*Instructions for the task*. Write out again the lines from the line with "14: (546, 254, 35.22)" up to and including the line with "in the top-left.", exactly as they stand below, and skip any picture.

========================================================================

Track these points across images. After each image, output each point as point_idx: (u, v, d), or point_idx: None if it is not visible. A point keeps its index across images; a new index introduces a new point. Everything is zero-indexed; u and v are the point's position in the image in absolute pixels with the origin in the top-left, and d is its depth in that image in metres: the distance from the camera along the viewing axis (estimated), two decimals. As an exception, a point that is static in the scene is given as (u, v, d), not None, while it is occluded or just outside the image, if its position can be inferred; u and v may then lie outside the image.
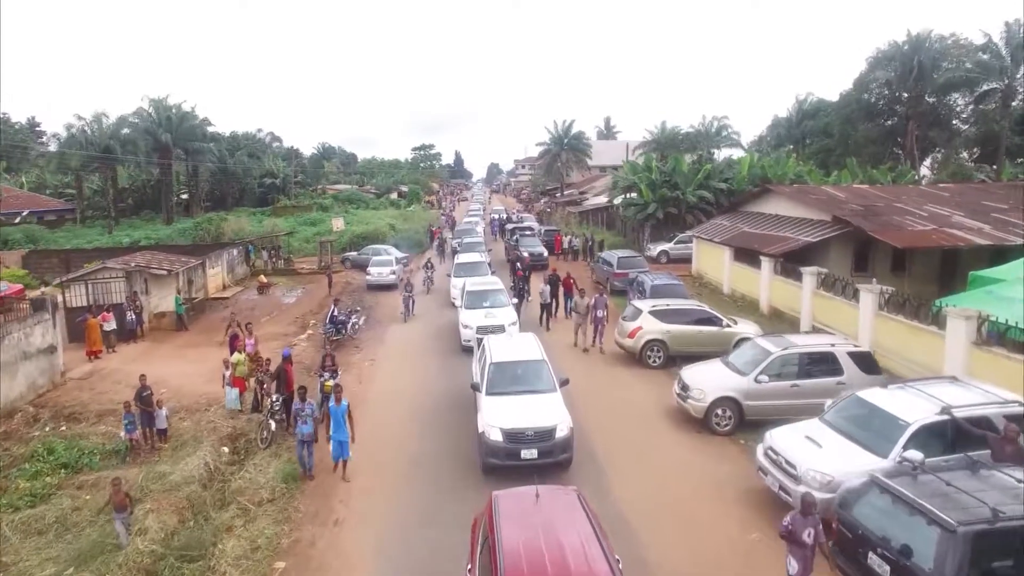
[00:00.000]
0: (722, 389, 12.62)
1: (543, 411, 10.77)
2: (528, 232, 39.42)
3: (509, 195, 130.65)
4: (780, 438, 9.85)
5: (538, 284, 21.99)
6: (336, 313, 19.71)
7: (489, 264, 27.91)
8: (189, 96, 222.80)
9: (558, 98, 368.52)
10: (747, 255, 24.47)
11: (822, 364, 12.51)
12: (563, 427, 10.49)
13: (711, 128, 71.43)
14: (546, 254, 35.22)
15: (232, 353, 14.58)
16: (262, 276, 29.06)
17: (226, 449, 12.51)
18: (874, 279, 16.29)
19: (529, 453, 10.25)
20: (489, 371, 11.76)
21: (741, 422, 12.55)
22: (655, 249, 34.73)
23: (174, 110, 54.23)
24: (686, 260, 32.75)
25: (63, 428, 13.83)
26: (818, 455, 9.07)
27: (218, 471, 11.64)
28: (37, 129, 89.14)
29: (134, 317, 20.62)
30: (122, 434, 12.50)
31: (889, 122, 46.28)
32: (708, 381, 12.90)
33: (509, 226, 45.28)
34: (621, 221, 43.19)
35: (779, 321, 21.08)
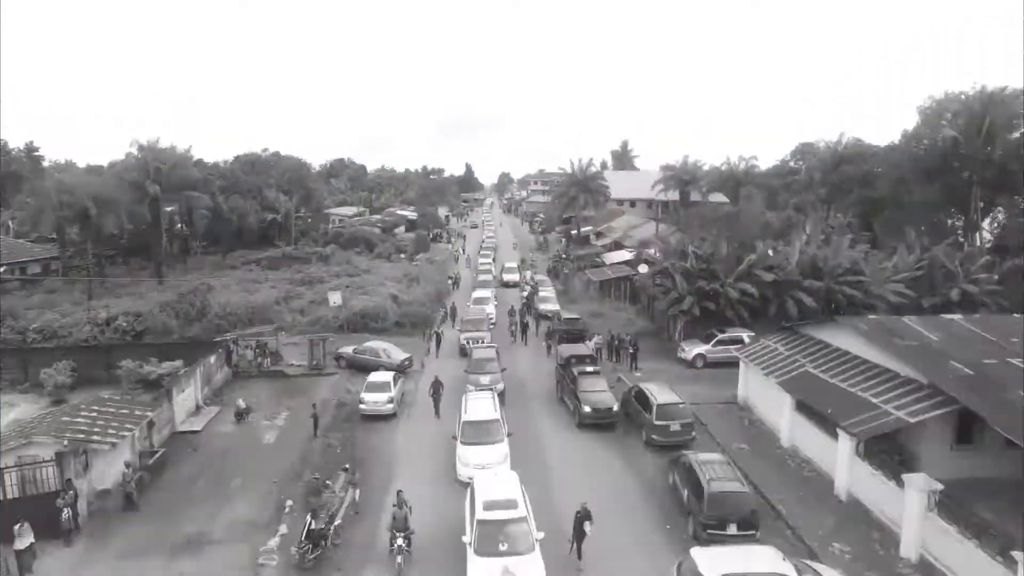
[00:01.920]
0: None
1: None
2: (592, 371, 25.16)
3: (522, 219, 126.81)
4: None
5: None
6: (313, 526, 15.68)
7: (498, 405, 21.79)
8: (187, 122, 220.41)
9: (574, 107, 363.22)
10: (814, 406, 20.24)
11: None
12: None
13: (738, 168, 67.35)
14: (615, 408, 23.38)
15: None
16: (240, 401, 25.15)
17: None
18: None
19: None
20: None
21: None
22: (690, 351, 30.49)
23: (165, 155, 50.54)
24: (726, 365, 28.56)
25: None
26: None
27: None
28: (35, 154, 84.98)
29: (68, 512, 16.66)
30: None
31: (948, 183, 41.52)
32: None
33: (564, 351, 27.36)
34: (647, 298, 38.80)
35: (865, 524, 16.80)
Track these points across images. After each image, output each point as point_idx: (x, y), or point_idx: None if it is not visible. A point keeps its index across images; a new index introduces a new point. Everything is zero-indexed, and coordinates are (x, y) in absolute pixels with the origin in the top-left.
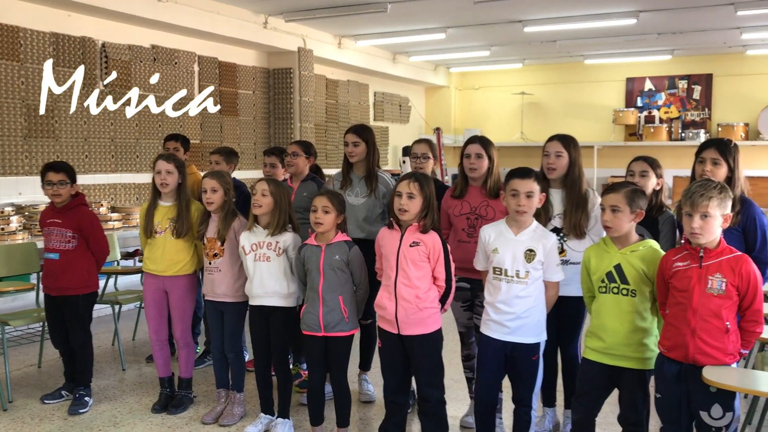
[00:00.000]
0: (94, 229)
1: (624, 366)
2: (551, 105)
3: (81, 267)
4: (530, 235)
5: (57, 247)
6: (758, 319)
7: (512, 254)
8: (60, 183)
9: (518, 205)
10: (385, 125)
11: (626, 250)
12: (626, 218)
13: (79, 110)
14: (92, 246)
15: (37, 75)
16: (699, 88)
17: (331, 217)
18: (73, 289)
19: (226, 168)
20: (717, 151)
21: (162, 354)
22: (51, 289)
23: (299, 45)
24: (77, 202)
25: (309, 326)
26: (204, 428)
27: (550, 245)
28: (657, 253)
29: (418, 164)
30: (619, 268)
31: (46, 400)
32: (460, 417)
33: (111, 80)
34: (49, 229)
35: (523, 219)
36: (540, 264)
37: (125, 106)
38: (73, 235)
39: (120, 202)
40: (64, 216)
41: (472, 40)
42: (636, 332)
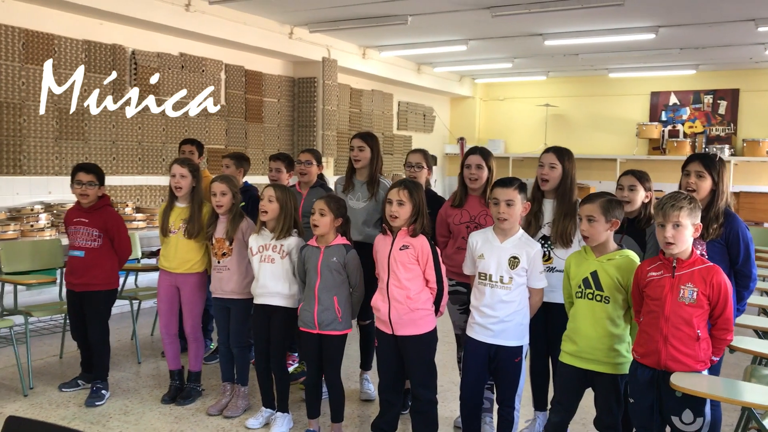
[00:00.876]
0: (120, 230)
1: (596, 370)
2: (575, 117)
3: (105, 265)
4: (515, 242)
5: (82, 245)
6: (728, 327)
7: (497, 260)
8: (89, 183)
9: (498, 212)
10: (408, 134)
11: (603, 258)
12: (602, 227)
13: (108, 114)
14: (116, 246)
15: (72, 80)
16: (725, 103)
17: (328, 220)
18: (95, 285)
19: (236, 172)
20: (701, 164)
21: (172, 347)
22: (74, 285)
23: (323, 55)
24: (103, 203)
25: (305, 323)
26: (208, 419)
27: (534, 253)
28: (632, 263)
29: (412, 173)
30: (595, 275)
31: (64, 388)
32: (454, 418)
33: (154, 83)
34: (75, 227)
35: (505, 227)
36: (524, 271)
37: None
38: (99, 234)
39: (145, 202)
40: (90, 216)
41: (493, 52)
42: (608, 337)
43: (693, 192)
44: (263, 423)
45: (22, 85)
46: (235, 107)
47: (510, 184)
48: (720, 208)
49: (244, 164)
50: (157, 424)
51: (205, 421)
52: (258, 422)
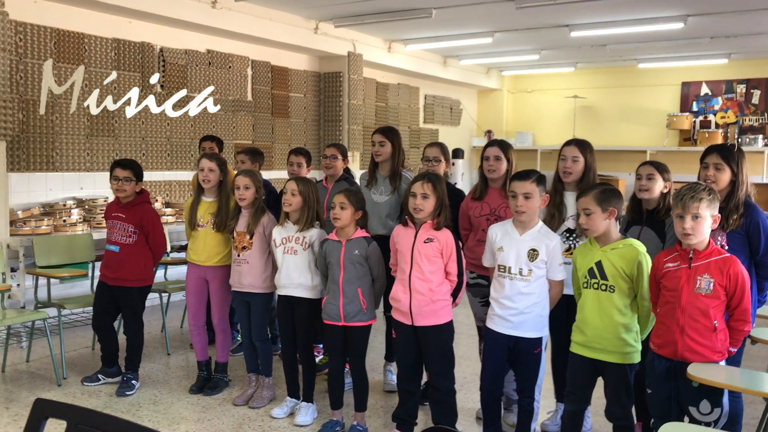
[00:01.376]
0: (155, 227)
1: (604, 359)
2: (604, 109)
3: (139, 261)
4: (534, 235)
5: (118, 240)
6: (746, 318)
7: (516, 253)
8: (125, 179)
9: (516, 205)
10: (435, 127)
11: (607, 248)
12: (599, 218)
13: (137, 111)
14: (151, 242)
15: (101, 78)
16: (758, 93)
17: (348, 213)
18: (129, 281)
19: (251, 167)
20: (720, 156)
21: (200, 339)
22: (108, 278)
23: (349, 49)
24: (141, 200)
25: (330, 316)
26: (234, 409)
27: (553, 245)
28: (634, 251)
29: (430, 167)
30: (599, 265)
31: (86, 382)
32: (476, 409)
33: (167, 83)
34: (113, 222)
35: (523, 219)
36: (543, 263)
37: (181, 108)
38: (135, 231)
39: (174, 198)
40: (127, 211)
41: (520, 44)
42: (615, 327)
43: (712, 183)
44: (288, 412)
45: (54, 83)
46: (262, 103)
47: (527, 177)
48: (740, 198)
49: (259, 159)
50: (185, 413)
51: (231, 411)
52: (283, 412)
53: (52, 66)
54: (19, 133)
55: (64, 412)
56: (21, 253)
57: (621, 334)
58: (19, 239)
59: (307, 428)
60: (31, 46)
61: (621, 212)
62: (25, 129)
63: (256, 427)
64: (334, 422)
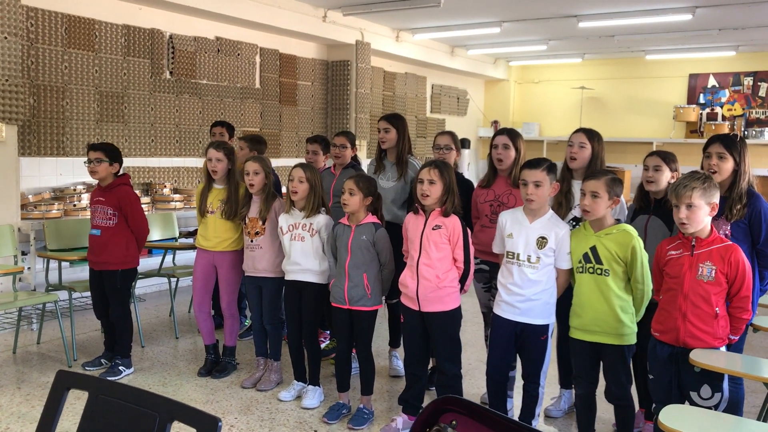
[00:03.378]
0: (132, 208)
1: (602, 342)
2: (611, 100)
3: (120, 243)
4: (544, 223)
5: (99, 223)
6: (745, 306)
7: (525, 240)
8: (96, 161)
9: (527, 193)
10: (442, 117)
11: (601, 233)
12: (604, 204)
13: (147, 97)
14: (131, 224)
15: (110, 64)
16: (765, 85)
17: (357, 199)
18: (112, 264)
19: (250, 154)
20: (722, 145)
21: (206, 323)
22: (94, 263)
23: (357, 38)
24: (120, 182)
25: (336, 299)
26: (242, 392)
27: (562, 234)
28: (628, 236)
29: (441, 155)
30: (594, 250)
31: (87, 367)
32: (481, 395)
33: (177, 69)
34: (95, 206)
35: (533, 207)
36: (551, 251)
37: (190, 94)
38: (114, 213)
39: (182, 184)
40: (107, 194)
41: (528, 35)
42: (611, 309)
43: (715, 173)
44: (295, 396)
45: (65, 69)
46: (270, 90)
47: (537, 165)
48: (743, 188)
49: (259, 146)
50: (194, 395)
51: (239, 393)
52: (290, 395)
53: (63, 52)
54: (30, 118)
55: (86, 383)
56: (32, 236)
57: (618, 315)
58: (30, 223)
59: (313, 411)
60: (42, 31)
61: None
62: (36, 114)
63: (263, 409)
64: (340, 405)
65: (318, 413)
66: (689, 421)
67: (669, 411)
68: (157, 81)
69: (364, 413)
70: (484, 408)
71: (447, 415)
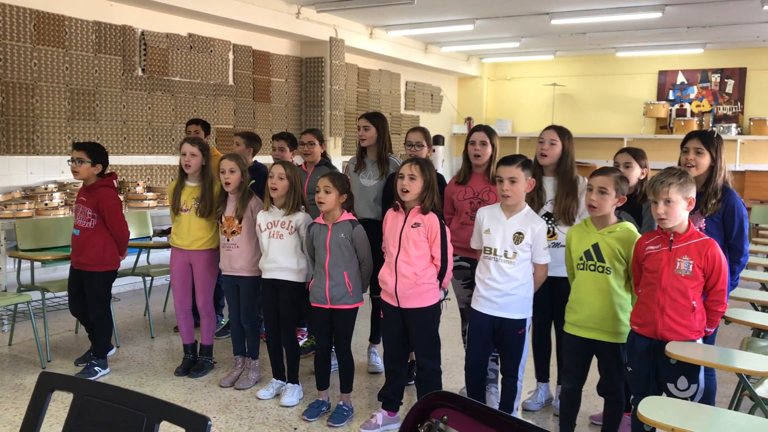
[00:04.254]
0: (110, 210)
1: (598, 339)
2: (583, 97)
3: (97, 245)
4: (521, 219)
5: (79, 224)
6: (721, 299)
7: (502, 235)
8: (77, 160)
9: (502, 190)
10: (416, 114)
11: (604, 231)
12: (611, 201)
13: (119, 95)
14: (109, 225)
15: (81, 61)
16: (732, 82)
17: (333, 197)
18: (89, 266)
19: (245, 151)
20: (700, 141)
21: (186, 322)
22: (74, 262)
23: (331, 35)
24: (102, 183)
25: (316, 299)
26: (221, 391)
27: (539, 229)
28: (632, 235)
29: (413, 152)
30: (596, 247)
31: (79, 363)
32: (459, 389)
33: (149, 67)
34: (78, 206)
35: (509, 203)
36: (528, 246)
37: (163, 92)
38: (93, 215)
39: (156, 182)
40: (88, 195)
41: (501, 32)
42: (610, 307)
43: (692, 168)
44: (274, 394)
45: (34, 66)
46: (243, 87)
47: (513, 161)
48: (718, 184)
49: (255, 144)
50: (172, 395)
51: (217, 392)
52: (269, 393)
53: (32, 49)
54: None
55: (71, 384)
56: (2, 236)
57: (617, 314)
58: (0, 222)
59: (293, 409)
60: (9, 27)
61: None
62: (5, 112)
63: (242, 408)
64: (320, 402)
65: (297, 411)
66: (667, 412)
67: (647, 403)
68: (129, 78)
69: (343, 410)
70: (474, 402)
71: (438, 410)
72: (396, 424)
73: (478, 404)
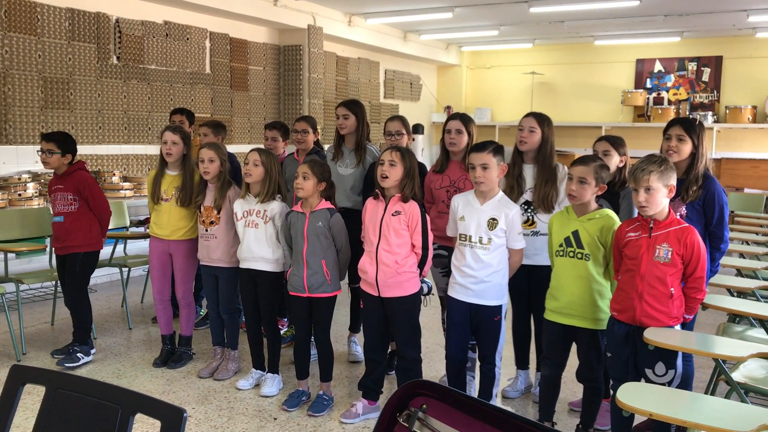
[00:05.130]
0: (92, 190)
1: (578, 325)
2: (561, 85)
3: (84, 227)
4: (494, 205)
5: (62, 210)
6: (700, 286)
7: (477, 222)
8: (47, 152)
9: (475, 176)
10: (395, 103)
11: (584, 218)
12: (591, 190)
13: (93, 83)
14: (93, 206)
15: (54, 49)
16: (708, 71)
17: (311, 183)
18: (75, 248)
19: (214, 140)
20: (682, 128)
21: (165, 313)
22: (58, 249)
23: (309, 22)
24: (76, 168)
25: (294, 288)
26: (200, 381)
27: (512, 215)
28: (611, 221)
29: (392, 141)
30: (576, 234)
31: (56, 355)
32: (439, 377)
33: (124, 54)
34: (55, 194)
35: (482, 189)
36: (502, 232)
37: (138, 80)
38: (75, 198)
39: (132, 172)
40: (65, 181)
41: (479, 20)
42: (589, 293)
43: (674, 154)
44: (254, 384)
45: (6, 53)
46: (221, 75)
47: (484, 148)
48: (699, 171)
49: (222, 132)
50: (150, 386)
51: (196, 383)
52: (248, 383)
53: (3, 36)
54: None
55: (43, 377)
56: None
57: (596, 300)
58: None
59: (273, 399)
60: None
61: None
62: None
63: (221, 398)
64: (300, 392)
65: (277, 401)
66: (646, 397)
67: (626, 388)
68: (104, 66)
69: (324, 400)
70: (453, 391)
71: (417, 399)
72: (376, 413)
73: (458, 393)
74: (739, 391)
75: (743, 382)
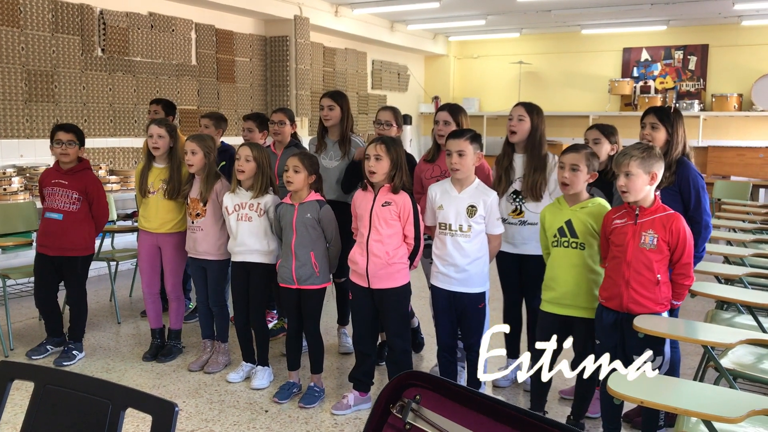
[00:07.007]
0: (99, 194)
1: (574, 315)
2: (549, 74)
3: (83, 229)
4: (471, 192)
5: (60, 207)
6: (687, 272)
7: (455, 210)
8: (69, 143)
9: (451, 163)
10: (383, 93)
11: (576, 207)
12: (583, 177)
13: (78, 76)
14: (95, 210)
15: (37, 41)
16: (695, 59)
17: (302, 177)
18: (74, 250)
19: (215, 132)
20: (655, 116)
21: (154, 306)
22: (49, 248)
23: (295, 13)
24: (83, 166)
25: (284, 279)
26: (190, 375)
27: (490, 201)
28: (604, 209)
29: (381, 131)
30: (569, 224)
31: (33, 356)
32: (430, 368)
33: (109, 47)
34: (53, 189)
35: (459, 176)
36: (482, 218)
37: (123, 72)
38: (79, 198)
39: (118, 165)
40: (70, 178)
41: (466, 9)
42: (586, 282)
43: (650, 143)
44: (244, 377)
45: None
46: (207, 67)
47: (461, 135)
48: (673, 158)
49: (222, 124)
50: (140, 381)
51: (186, 377)
52: (239, 376)
53: None
54: None
55: (32, 373)
56: None
57: (592, 289)
58: None
59: (263, 391)
60: None
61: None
62: None
63: (212, 391)
64: (290, 384)
65: (268, 393)
66: (636, 384)
67: (616, 376)
68: (89, 59)
69: (315, 391)
70: (446, 381)
71: (410, 390)
72: (367, 404)
73: (450, 383)
74: (728, 378)
75: (732, 368)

========================================================================

*The completed task*.
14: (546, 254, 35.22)
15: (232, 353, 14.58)
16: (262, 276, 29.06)
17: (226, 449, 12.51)
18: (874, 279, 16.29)
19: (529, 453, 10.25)
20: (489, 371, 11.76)
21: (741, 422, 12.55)
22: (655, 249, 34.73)
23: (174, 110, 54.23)
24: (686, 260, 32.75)
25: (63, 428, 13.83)
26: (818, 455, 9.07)
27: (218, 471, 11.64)
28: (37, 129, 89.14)
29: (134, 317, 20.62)
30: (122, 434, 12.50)
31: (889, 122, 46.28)
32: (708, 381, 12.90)
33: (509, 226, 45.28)
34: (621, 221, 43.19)
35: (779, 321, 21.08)
[00:01.920]
0: None
1: None
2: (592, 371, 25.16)
3: (522, 219, 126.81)
4: None
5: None
6: (313, 526, 15.68)
7: (498, 405, 21.79)
8: (187, 122, 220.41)
9: (574, 107, 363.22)
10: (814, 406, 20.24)
11: None
12: None
13: (738, 168, 67.35)
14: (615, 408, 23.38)
15: None
16: (240, 401, 25.15)
17: None
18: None
19: None
20: None
21: None
22: (690, 351, 30.49)
23: (165, 155, 50.54)
24: (726, 365, 28.56)
25: None
26: None
27: None
28: (35, 154, 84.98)
29: (68, 512, 16.66)
30: None
31: (948, 183, 41.52)
32: None
33: (564, 351, 27.36)
34: (647, 298, 38.80)
35: (865, 524, 16.80)
Track these points across images. After each image, output each point as point_idx: (x, y), or point_idx: None if it is not visible. A point keeps its index across images; a new index introduces a new point. Everything is zero-indexed, and coordinates are (x, y) in absolute pixels with the origin in the top-left.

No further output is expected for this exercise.